Researchers recently described a system that links a paralyzed patient’s intentions to his physical actions. In 2011, while residing in China, Gert-Jan Oskam was involved in a motorbike accident that left him paralyzed from his hips downwards. Researchers have now restored his lower body’s control by using various devices.
In a study published in the scientific journal Nature, Switzerland, researchers reported implants that created a “digital bridge” between Mr. Oskam’s brain and the spinal cord, thereby avoiding damaged areas. Mr. Oskam, 40, was able to use a walker and only stand, walk, and climb a high ramp, thanks to the finding. He still possesses these skills over a year after the implant was put in, and he had even displayed evidence of neurological healing, walking with aids even when implants were turned off.
Neuroscientist “Jocelyne Bloch” of the University of Lausanne, who implanted Mr. Oskam with the device, continued, “It appeared to be science fiction in the early stages for myself. However, it became true now.”
As per New York Times, The researchers first implanted electrodes in Mr. Oskam’s spine and skull to achieve this outcome. The researchers subsequently utilized a machine-learning program to determine which brain regions lit up when he attempted to move various bodily parts. This thinking decoder could correlate specific goals with the activity of specific electrodes: When Mr. Oskam attempted to reposition his hips or ankles, a different arrangement flashed up, and the reverse occurred.
The spinal implant was programmed to transmit electrical signals to various regions of his body, causing movement, and the researchers employed another algorithm to link the brain implant to it. The programmer was able to consider minor differences between each muscle’s relaxation and contraction speed and direction.
Additionally, Mr. Oskam could swiftly modify his method based on what was working and what wasn’t because the data between the spinal cord and the brain were sent every 300 milliseconds. He was able to rotate his hip muscles after the first treatment session.

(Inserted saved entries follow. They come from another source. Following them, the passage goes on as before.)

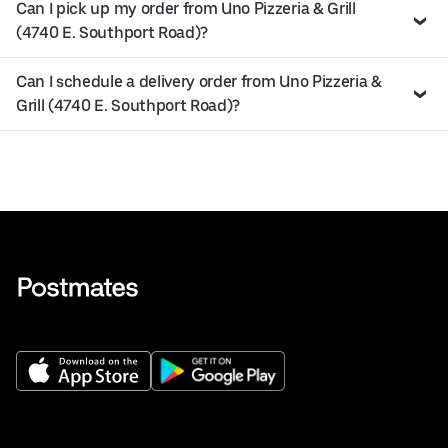
Can I pick up my order from Uno Pizzeria & Grill
(4740 E. Southport Road)?
Can I schedule a delivery order from Uno Pizzeria &
Grill (4740 E. Southport Road)?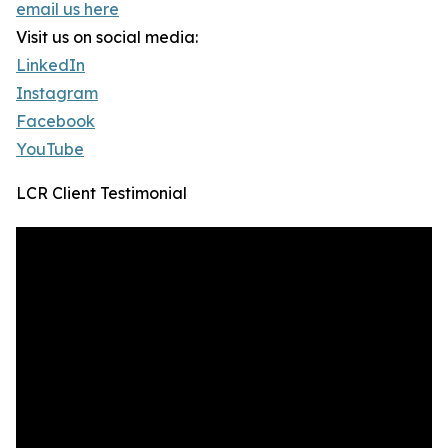
email us here
Visit us on social media:
LinkedIn
Instagram
Facebook
YouTube
LCR Client Testimonial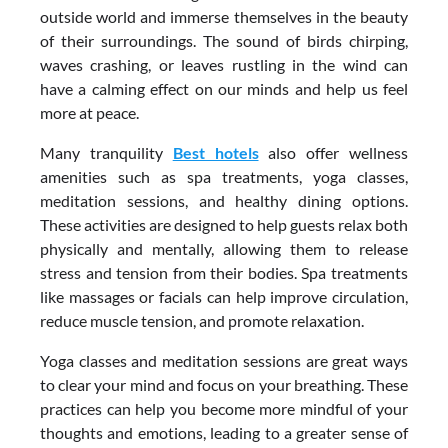
outside world and immerse themselves in the beauty
of their surroundings. The sound of birds chirping,
waves crashing, or leaves rustling in the wind can
have a calming effect on our minds and help us feel
more at peace.
Many tranquility
Best hotels
also offer wellness
amenities such as spa treatments, yoga classes,
meditation sessions, and healthy dining options.
These activities are designed to help guests relax both
physically and mentally, allowing them to release
stress and tension from their bodies. Spa treatments
like massages or facials can help improve circulation,
reduce muscle tension, and promote relaxation.
Yoga classes and meditation sessions are great ways
to clear your mind and focus on your breathing. These
practices can help you become more mindful of your
thoughts and emotions, leading to a greater sense of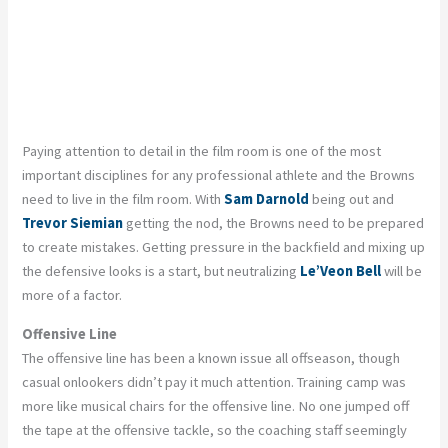
Paying attention to detail in the film room is one of the most
important disciplines for any professional athlete and the Browns
need to live in the film room. With
Sam Darnold
being out and
Trevor Siemian
getting the nod, the Browns need to be prepared
to create mistakes. Getting pressure in the backfield and mixing up
the defensive looks is a start, but neutralizing
Le’Veon Bell
will be
more of a factor.
Offensive Line
The offensive line has been a known issue all offseason, though
casual onlookers didn’t pay it much attention. Training camp was
more like musical chairs for the offensive line. No one jumped off
the tape at the offensive tackle, so the coaching staff seemingly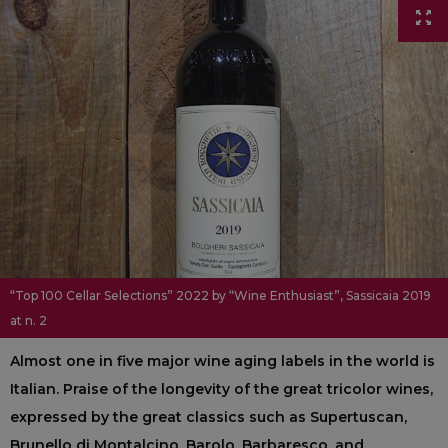
“Top 100 Cellar Selections” 2022 by “Wine Enthusiast”, Sassicaia 2019
at n. 2
Almost one in five major wine aging labels in the world is
Italian. Praise of the longevity of the great tricolor wines,
expressed by the great classics such as Supertuscan,
Brunello di Montalcino, Barolo, Barbaresco, and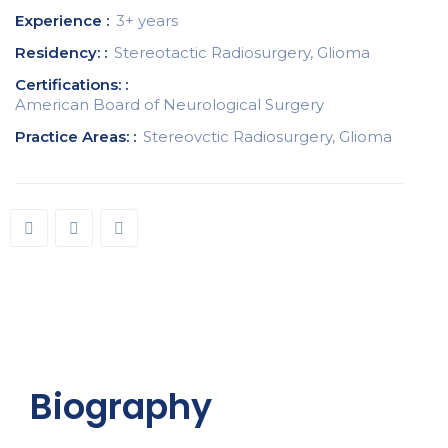
Experience :
3+ years
Residency: :
Stereotactic Radiosurgery, Glioma
Certifications: :
American Board of Neurological Surgery
Practice Areas: :
Stereovctic Radiosurgery, Glioma
Biography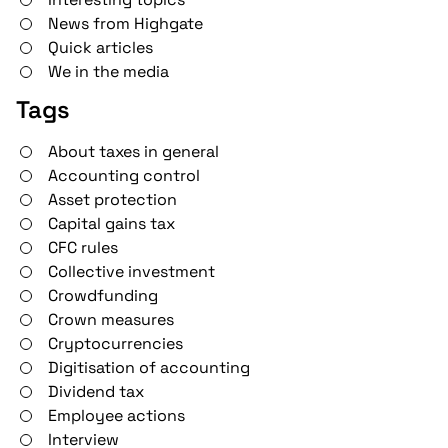
News from Highgate
Quick articles
We in the media
Tags
About taxes in general
Accounting control
Asset protection
Capital gains tax
CFC rules
Collective investment
Crowdfunding
Crown measures
Cryptocurrencies
Digitisation of accounting
Dividend tax
Employee actions
Interview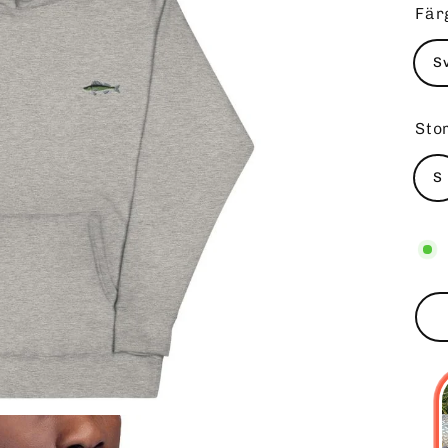
Fär
S
Sto
S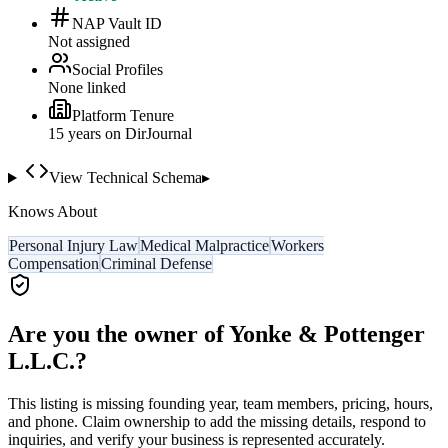
NAP Vault ID
Not assigned
Social Profiles
None linked
Platform Tenure
15
year
s
on DirJournal
View Technical Schema
▸
Knows About
Personal Injury Law
Medical Malpractice
Workers
Compensation
Criminal Defense
Are you the owner of
Yonke & Pottenger
L.L.C.
?
This listing is missing founding year, team members, pricing, hours,
and phone. Claim ownership to add the missing details, respond to
inquiries, and verify your business is represented accurately.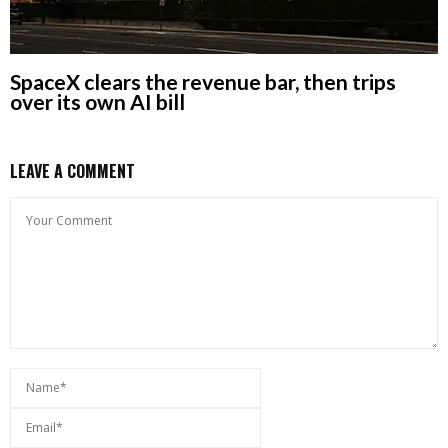
SpaceX clears the revenue bar, then trips
over its own AI bill
LEAVE A COMMENT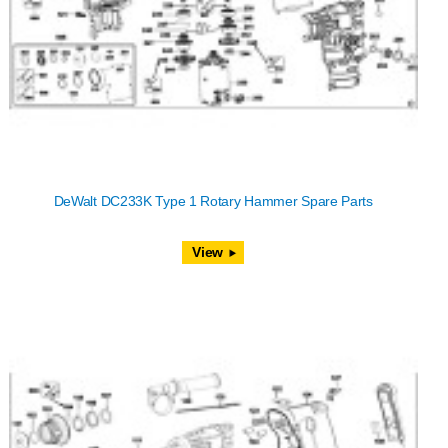
DeWalt DC233K Type 1 Rotary Hammer Spare Parts
View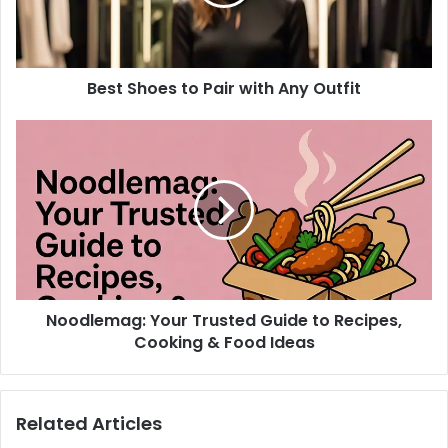
Any
Outfit
Best Shoes to Pair with Any Outfit
Noodlemag:
Your
Trusted
Guide
to
Recipes,
Cooking
&
Food
Noodlemag: Your Trusted Guide to Recipes,
Ideas
Cooking & Food Ideas
Related Articles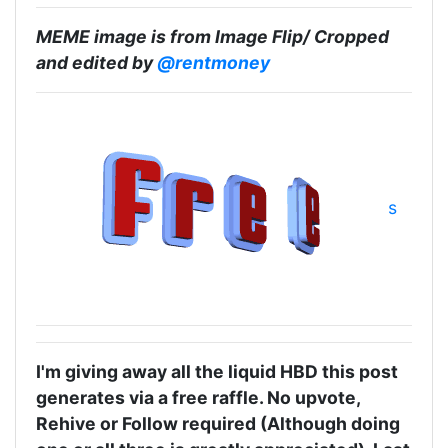
MEME image is from Image Flip/ Cropped
and edited by
@rentmoney
s
I'm giving away all the liquid HBD this post
generates via a free raffle. No upvote,
Rehive or Follow required (Although doing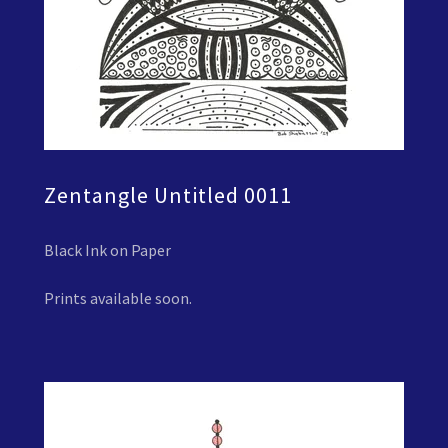
Zentangle Untitled 0011
Black Ink on Paper
Prints available soon.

Additionally, he started observing noticeable changes in his movement with the help of the brain-spine interface after a year of therapy. These improvements were noted by the researchers in tests of carrying weight, balancing, and walking.
Now, Mr. Oskam can get out and out of a car, walk around his residence in a limited way, and stand at an establishment to order a drink. He claimed that he now felt responsible for the first time.
The researchers noted that their work had limitations. Even while the existing brain-spine interface is appropriate for walking, it is difficult to distinguish subtle goals in the brain, and it is likely impossible to restore upper body movement with it. The procedure is invasive and necessitates many operations and extensive physical therapy. Not every spinal cord paralysis is cured by the current system.
However, the scientists hoped that future developments would make the treatment increasingly available and consistently efficient. Our main goal, according to Dr. Courtine, is to make this kind of equipment accessible to all patients who require it worldwide.